Непрерывность жизни духа | страница 12



При возвращении в гостиницу Валерий Николаевич рассказал, что встретившая нас дама — известный, с европейским именем цветовод (так вот откуда “вертоград” и заграничная корреспонденция! ), родственница (может быть, дочь, может быть, племянница — я уже не помню) замечательного человека — Ивана Федоровича Никольского. Он был выходцем из “колокольного дворянства”, то есть духовенства, создателем Калязинского историко-краеведческого музея и участником работ по снятию монастырских фресок, которое проводила группа художников-реставраторов под руководством П. И. Юкина. Из примерно тысячи квадратных метров росписей было снято всего около 150 метров. Сам Юкин даже разработал какую-то особую технологию снятия фресок в разрушаемых храмах и опубликовал об этом брошюру. Дочь (?) Никольского и написала в Рублевский музей о хранящихся у нее в доме сокровищах.

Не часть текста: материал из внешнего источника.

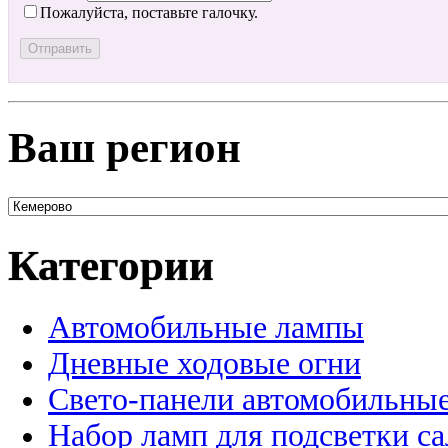
Пожалуйста, поставьте галочку.
Ваш регион
Категории
Автомобильные лампы
Дневные ходовые огни
Свето-панели автомобильны
Набор ламп для подсветки с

Помню уютный, утопающий в зелени, какой-то совсем купеческий городок Кашин. Направляясь с Валерием Николаевичем и Мариной Викторовной по одной из его улиц, мы случайно обратили внимание на жестяной трафарет с ее названием — “Ул. С. Щедрина”. Постепенно отвыкавший чему-либо удивляться, я лишь подумал, что по возвращении в Москву надо будет обязательно просмотреть биографию художника первой трети XlX в. Сильвестра Щедрина — автора чудесных итальянских пейзажей. Неужели он родом из Кашина? Но, завернув за угол и взглянув на очередной трафарет, мы поняли, что в этом нет необходимости. На трафарете стояло: “Ул. М. Сибиряка”. Местное начальство просто решило сэкономить материал: так писатель М. Е. Салтыков-Щедрин превратился в художника, а его коллега Д. Н. Мамин-Сибиряк, как это выразиться поаккуратнее, — лишился “мамы”, т. есть своей настоящей фамилии — Мамин (Сибиряк — псевдоним), но зато получил инициал чужого имени.

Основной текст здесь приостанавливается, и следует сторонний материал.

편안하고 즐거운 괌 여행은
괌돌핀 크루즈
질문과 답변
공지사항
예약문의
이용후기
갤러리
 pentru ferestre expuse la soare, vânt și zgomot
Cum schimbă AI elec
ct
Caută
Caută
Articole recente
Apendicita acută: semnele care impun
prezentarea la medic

Что уж тут говорить про меню, которое нам подали в каком-то привокзальном ресторанчике и в котором в графе “Холодные закуски” стояло выведенное каллиграфическим почерком: “Бутерброд с освинином”. Как тут не вспомнить гоголевского “Иностранца Василия Федорова”.

Местные жители время от времени устраивали нам проверки. Надо было видеть, с каким лукавством средних лет мужчина, покопавшись в закромах своей избы, достал старопечатную книгу и попросил сказать, в каком году она издана — дата была обозначена церковнославянскими буквами. Ситуация стала напоминать сюжет знаменитого шукшинского рассказа “Срезал”. Валерий Николаевич, естественно, без малейших затруднений назвал время издания. Хозяин, сверившись со “шпаргалкой”, использовавшейся в качестве закладки в книге, остался вполне удовлетворенным. А однажды руководитель нашей экспедиции даже занялся математическими вычислениями в ответ на просьбу назвать день, на какой придется Пасха чуть ли не через двадцать лет. День был назван. Ветхая денми бабулька, которая явно должна была встретить Светлое Христово Воскресенье в том “запрашиваемом” году на небесах, торжествующе выложила на стол книжку Церковного календаря. Замечу — большая редкость по тем временам, особенно в деревне. Дело в том, что в Православном Церковном календаре, изданном Московской Патриархией, в его конце обязательно помещается Пасхалия как раз на двадцать лет вперед. Даты сверили. Экзамен мы выдержали.